When Duchess first glimpses how entirely she has misjudged her grandfather, after learning he tried for years to see her and Robin and her mother stopped him, Duchess sees Hal differently. It is the first time in the novel that Duchess the Outlaw has pivoted away from that persona of cool confidence and certainty. Suddenly she sees her grandfather as he is, struggling to express his emotions and bond with his only granddaughter. He embodies, for Duchess, “the lure of second chance, the plaintive ask of redemption” (179).

The lure of the second chance—that phrase suggests Walk’s own journey toward redemption. Even as Hal and Duchess begin to find their way each to the other, Martha and Walk slowly edge away from trial preparation to bring to light what neither one wants to talk about. The abortion Martha’s father forced on her stole their great chance at happiness, a family, and the normalcy they lost. Since then, they have dug moats around their hearts, determined to find in their dedication to work what they have lost. Martha, ironically, works in family law, helping shattered families find peace. Walk maintains law and order despite those disturbing moments when he thinks about his best friend from high school serving all that time because of a stupid, blind accident. The hit-and-run upends all of Walk’s professional faith in a world that makes sense, the world of law and order. Cued symbolically to Martha’s hilarious introduction of spicy food to Walk, who likes bland food, the couple reclaims the emotional heat of their teenage love.

But redemption is difficult, costly, and ultimately tragic. There is Hal shot dead by Darke, who appears at this point to be the embodiment of evil. After all, Darke appears to be not only the greedy real estate developer threatening the very economic life of Cape Haven, but he is also the man directly responsible for two murders. There is Duchess who understands now that Copper Falls cannot be her refuge, that such a happy place cannot be hers. Despite the happy night she shares with Thomas at the winter formal, that refuge is summarily shattered the same night. Determined to reclaim her outlaw persona, she taps into that “hot, twisting anger” and decides she must kill Darke herself. She is the avenging angel, the exact opposite of the compassionate energy of redemption. Her decision to exact revenge is the low point in her emotional evolution.

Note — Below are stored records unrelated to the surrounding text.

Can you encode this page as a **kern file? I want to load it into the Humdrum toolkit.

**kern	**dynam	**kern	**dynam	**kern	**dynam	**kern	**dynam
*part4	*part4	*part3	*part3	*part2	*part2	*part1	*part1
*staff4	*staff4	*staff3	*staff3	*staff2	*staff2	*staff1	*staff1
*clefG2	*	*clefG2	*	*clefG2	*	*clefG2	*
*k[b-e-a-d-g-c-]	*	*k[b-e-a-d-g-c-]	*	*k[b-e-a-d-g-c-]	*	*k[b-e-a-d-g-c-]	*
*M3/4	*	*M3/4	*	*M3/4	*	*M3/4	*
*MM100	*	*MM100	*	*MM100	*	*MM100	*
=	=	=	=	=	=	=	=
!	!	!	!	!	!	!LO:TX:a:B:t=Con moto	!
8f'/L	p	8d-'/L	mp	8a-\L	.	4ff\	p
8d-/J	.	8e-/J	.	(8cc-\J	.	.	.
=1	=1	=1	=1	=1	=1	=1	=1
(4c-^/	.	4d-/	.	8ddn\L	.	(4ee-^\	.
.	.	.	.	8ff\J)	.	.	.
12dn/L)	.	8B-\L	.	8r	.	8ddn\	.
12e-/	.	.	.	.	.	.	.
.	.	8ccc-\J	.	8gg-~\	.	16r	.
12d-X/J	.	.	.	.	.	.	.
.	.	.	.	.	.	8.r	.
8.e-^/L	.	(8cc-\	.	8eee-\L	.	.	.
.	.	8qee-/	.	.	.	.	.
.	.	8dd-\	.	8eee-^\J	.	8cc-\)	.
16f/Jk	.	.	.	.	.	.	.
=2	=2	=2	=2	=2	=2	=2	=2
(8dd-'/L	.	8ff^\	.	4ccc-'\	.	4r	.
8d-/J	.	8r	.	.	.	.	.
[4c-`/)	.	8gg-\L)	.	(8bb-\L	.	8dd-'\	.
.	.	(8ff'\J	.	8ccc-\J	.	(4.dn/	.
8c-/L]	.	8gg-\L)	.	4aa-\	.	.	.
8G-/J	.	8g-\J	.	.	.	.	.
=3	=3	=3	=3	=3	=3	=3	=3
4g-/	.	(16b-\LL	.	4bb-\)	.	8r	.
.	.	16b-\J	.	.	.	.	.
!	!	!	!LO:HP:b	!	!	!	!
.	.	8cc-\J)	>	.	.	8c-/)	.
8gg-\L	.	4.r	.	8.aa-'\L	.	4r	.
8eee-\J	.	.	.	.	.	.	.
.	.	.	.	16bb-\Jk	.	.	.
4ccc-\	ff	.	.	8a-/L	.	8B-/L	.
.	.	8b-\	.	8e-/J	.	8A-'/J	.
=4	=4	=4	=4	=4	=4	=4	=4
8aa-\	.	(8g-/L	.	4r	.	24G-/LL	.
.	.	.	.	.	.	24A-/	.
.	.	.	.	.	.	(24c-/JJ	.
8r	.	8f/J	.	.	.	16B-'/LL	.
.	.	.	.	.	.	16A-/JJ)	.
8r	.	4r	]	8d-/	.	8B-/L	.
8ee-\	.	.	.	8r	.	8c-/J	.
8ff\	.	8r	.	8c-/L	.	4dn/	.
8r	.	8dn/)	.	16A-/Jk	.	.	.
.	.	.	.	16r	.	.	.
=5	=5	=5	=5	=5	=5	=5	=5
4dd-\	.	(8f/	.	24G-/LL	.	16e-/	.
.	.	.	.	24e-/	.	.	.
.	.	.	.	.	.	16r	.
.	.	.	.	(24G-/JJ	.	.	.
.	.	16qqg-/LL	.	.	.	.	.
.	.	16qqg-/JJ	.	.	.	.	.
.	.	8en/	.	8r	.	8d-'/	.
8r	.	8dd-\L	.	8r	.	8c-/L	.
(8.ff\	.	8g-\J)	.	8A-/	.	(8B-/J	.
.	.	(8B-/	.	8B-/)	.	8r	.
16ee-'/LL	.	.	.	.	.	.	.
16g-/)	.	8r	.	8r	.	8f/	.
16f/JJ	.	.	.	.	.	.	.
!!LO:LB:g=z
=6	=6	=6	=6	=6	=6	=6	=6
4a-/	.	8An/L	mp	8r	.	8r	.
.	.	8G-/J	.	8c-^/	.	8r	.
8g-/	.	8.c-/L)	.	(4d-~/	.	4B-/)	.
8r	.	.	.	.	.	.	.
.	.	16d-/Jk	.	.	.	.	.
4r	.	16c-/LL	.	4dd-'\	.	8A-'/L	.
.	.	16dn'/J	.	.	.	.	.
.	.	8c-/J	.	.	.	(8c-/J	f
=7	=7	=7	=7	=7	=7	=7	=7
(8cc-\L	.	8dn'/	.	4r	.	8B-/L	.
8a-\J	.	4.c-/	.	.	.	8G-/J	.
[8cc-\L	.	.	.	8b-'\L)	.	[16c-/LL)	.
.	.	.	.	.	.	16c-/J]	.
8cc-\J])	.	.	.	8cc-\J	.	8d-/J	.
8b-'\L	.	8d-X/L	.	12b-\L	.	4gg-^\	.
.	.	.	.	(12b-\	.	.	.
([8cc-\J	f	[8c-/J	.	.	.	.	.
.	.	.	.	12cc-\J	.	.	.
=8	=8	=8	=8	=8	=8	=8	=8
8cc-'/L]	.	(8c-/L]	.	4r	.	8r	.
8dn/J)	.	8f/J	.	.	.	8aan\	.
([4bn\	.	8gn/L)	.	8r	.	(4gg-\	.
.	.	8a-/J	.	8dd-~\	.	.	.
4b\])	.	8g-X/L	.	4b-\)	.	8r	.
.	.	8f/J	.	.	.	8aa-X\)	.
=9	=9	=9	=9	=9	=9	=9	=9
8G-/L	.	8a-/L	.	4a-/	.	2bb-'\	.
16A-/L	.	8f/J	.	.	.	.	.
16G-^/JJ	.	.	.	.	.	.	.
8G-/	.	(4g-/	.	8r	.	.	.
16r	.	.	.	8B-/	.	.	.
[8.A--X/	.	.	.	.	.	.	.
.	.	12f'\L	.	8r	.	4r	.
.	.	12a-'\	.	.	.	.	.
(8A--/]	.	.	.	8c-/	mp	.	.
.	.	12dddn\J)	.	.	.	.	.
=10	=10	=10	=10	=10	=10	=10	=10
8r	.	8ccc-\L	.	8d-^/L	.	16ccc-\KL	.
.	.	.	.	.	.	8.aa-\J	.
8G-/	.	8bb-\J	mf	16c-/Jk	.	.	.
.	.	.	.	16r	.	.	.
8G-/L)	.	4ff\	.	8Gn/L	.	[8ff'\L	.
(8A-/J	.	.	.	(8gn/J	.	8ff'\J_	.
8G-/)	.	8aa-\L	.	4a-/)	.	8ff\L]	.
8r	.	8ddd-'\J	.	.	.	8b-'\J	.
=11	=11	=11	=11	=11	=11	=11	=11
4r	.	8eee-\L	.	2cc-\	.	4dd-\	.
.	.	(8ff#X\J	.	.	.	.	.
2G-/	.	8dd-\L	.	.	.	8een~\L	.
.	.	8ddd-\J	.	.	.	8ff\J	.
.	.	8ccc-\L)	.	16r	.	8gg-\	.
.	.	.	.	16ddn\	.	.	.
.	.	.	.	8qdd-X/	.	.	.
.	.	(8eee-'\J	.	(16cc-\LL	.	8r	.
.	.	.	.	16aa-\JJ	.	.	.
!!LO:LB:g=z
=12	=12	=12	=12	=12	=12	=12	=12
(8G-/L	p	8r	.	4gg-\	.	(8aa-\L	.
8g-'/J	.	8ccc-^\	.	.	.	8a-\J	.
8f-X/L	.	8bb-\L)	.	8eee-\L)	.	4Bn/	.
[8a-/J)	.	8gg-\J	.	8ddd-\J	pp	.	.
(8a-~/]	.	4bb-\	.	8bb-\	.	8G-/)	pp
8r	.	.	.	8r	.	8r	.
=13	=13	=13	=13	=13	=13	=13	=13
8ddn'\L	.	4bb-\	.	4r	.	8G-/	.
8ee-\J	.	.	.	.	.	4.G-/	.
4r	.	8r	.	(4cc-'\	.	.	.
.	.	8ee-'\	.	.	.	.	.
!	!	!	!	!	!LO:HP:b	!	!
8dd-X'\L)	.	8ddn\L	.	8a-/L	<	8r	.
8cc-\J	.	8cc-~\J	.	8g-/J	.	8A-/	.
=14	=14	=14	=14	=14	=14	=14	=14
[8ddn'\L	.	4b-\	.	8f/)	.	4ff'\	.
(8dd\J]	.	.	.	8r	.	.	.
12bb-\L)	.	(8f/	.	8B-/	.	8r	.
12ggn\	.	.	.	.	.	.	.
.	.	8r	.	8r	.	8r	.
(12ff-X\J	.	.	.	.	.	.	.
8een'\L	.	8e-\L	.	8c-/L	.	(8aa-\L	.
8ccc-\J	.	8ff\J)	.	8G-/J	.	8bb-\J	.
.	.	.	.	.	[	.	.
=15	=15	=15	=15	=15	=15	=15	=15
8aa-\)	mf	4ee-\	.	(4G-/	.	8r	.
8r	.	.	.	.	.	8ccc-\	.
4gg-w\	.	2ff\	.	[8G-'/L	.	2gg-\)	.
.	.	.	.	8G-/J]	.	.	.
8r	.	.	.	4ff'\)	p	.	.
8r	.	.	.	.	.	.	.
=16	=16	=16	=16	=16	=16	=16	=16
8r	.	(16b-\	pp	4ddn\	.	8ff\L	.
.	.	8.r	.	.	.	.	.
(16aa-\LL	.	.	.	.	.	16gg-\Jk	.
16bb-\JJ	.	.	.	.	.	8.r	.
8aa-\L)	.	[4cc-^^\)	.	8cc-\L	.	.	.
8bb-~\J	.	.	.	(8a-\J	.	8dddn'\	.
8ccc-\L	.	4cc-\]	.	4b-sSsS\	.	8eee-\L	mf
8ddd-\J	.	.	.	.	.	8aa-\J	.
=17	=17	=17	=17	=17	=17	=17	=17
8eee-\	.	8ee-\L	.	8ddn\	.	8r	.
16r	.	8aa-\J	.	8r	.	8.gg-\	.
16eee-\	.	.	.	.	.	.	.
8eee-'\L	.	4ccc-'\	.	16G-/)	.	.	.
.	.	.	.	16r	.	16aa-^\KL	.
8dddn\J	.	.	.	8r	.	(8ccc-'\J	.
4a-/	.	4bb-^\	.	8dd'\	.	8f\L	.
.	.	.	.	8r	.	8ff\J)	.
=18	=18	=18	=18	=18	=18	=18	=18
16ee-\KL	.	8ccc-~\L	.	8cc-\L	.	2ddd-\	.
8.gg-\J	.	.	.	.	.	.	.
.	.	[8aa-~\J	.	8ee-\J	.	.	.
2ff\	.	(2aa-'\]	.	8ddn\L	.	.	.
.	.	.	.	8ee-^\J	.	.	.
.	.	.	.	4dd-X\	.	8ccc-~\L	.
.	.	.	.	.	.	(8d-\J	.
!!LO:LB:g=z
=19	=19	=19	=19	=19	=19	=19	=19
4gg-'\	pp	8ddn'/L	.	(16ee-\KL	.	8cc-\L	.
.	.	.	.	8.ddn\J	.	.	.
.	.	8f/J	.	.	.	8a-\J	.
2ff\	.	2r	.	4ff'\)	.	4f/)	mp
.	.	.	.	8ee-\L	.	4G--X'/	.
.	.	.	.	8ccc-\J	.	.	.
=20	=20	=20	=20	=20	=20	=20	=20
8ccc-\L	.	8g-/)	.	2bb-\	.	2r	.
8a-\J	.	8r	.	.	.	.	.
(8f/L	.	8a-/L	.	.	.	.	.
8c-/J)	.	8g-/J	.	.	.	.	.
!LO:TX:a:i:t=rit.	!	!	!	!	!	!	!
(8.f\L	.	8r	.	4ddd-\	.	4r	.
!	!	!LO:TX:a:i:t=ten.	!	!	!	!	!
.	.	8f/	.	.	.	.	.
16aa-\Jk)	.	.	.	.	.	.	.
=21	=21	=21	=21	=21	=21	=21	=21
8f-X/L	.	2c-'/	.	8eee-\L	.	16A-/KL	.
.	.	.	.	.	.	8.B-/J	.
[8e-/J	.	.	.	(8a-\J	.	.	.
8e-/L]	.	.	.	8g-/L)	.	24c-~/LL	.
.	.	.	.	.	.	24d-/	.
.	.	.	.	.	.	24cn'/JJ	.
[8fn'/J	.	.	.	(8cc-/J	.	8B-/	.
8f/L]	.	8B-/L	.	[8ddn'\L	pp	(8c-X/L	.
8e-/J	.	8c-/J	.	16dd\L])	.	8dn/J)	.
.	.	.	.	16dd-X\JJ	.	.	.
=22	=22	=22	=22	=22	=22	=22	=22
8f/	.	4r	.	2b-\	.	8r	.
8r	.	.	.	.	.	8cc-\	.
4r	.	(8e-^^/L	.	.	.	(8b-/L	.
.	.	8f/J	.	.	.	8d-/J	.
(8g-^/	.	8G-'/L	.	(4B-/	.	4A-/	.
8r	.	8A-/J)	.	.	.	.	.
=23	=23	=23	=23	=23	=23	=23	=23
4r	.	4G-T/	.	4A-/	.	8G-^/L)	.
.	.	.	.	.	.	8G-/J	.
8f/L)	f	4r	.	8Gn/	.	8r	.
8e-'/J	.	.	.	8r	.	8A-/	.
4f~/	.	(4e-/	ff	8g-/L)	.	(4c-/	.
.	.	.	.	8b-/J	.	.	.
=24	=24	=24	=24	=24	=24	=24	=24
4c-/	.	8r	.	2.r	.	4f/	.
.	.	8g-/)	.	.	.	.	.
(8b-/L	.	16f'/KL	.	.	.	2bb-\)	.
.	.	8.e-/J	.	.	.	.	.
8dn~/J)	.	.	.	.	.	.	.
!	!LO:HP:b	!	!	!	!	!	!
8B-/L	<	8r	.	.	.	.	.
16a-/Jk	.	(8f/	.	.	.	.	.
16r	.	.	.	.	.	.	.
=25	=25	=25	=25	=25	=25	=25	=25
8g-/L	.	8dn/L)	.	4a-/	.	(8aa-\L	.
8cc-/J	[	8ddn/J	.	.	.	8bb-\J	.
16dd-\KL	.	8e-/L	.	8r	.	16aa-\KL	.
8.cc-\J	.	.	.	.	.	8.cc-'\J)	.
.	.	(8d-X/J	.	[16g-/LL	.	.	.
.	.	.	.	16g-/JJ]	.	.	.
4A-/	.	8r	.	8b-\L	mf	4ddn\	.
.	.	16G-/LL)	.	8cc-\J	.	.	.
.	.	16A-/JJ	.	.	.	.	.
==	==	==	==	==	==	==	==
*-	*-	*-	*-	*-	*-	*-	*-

This section ends there, affirming the truth that Darke himself offers Walk during their confrontation over Vincent: no one knows anybody. Redemption does not come through understanding and clarity—it comes only through humility and accepting how little you know. Thus, the section ends in a mix of contradictions.

Each principal character is both certain and dead wrong. Walk is determined to unearth evidence against Darke, certain that he is behind Star’s death when, as we will learn later, it is her own son who shot her. Without that knowledge, Walk appears heroic in these chapters, committed to the classic exercise of police investigation—in just a few chapters, however, he will lie in open court. The Duchess, reclaiming her outlaw persona, is ready to be angry at the world and ready for revenge. Vincent—with his confession made and whatever evidence Walk finds pointing to his guilt—is a killer motivated by the crassest sort of jealousy. Hal, shot dead by Darke, appears to be the heroic saint, the grizzled rogue Christian who dreams big and looms powerful: “I see the earth, I see the curves. I see the clouds that hold the sky. […] The world is nothing, so small I raise a finger and hide it. I am the God I don’t believe in” (179). His death makes him a tragic hero—all before the facts of how he maneuvered to keep Vincent in jail for an additional 20 years. And Darke emerges as the heavy, traveling thousands of miles to terrorize a child and, in the process, murder her grandfather. Duchess, the Outlaw, will right the world.

Everything is clear, and everybody is wrong. Recall the doomed Star, the sensitive singer whose heart and soul were destroyed by the hit-and-run that killed her sister. Star has come to see the world Duchess and Walk must come to accept. Recall her words to Walk shortly before her death, “You think like a kid. Everything is better or worse. Good or bad. None of us are any one thing. We’re just a collection of the best and worst things we did” (67).